The chiefs of the Los Angeles, Redlands, Sacramento, and San Francisco Police Departments commissioned the analysis in 2010. Collecting and analyzing the data required an extraordinary effort spanning 11 independent agencies, including four local police jurisdictions, county law enforcement and probation agencies, two county sheriffs’ departments and the California Department of Corrections and Rehabilitation (CDCR). Researchers at the CSG Justice Center collected and matched more than 2.5 million arrest, parole, and probation records generated between January 1, 2008, and June 11, 2011.

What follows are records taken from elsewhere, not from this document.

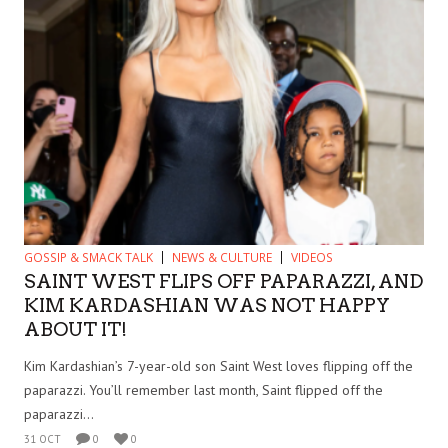
GOSSIP & SMACK TALK
NEWS & CULTURE
VIDEOS
SAINT WEST FLIPS OFF PAPARAZZI, AND
KIM KARDASHIAN WAS NOT HAPPY
ABOUT IT!
Kim Kardashian’s 7-year-old son Saint West loves flipping off the
paparazzi. You’ll remember last month, Saint flipped off the
paparazzi...
31 OCT
0
0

Among the most notable findings in these four jurisdictions:
  • The majority of all adult felony and misdemeanor arrests were of people who were not currently under supervision. People under supervision accounted for only 22 percent of total arrests.
  • Whereas people under probation and parole supervision accounted for one out of every six arrests for violent crimes, they accounted for one out of every three drug arrests.
  • During a 3.5 year period in which total arrests fell by 18 percent, the number of arrests involving people under parole supervision declined by 61 percent, and declined by 26 percent for people under probation supervision.
The study was funded by the Public Safety Performance Project of the Pew Center on the States, the Public Welfare Foundation, The Fund for Nonviolence and the Rosenberg Foundation.

To download The Impact of Probation and Parole Populations on Arrests in California Fact Sheet, click here

Questions answered in this report

What subsets of the population under supervision are most likely to reoffend?
Among those subsets, what riskfactors do they have in common?
What data would provide law enforcement with meaningful information about the relationship between crime and people who have been released from prison or are under supervision?
What strategies can law enforcement employ to better respond to the people returning from prison who are either under community supervision or return with no supervision requirements?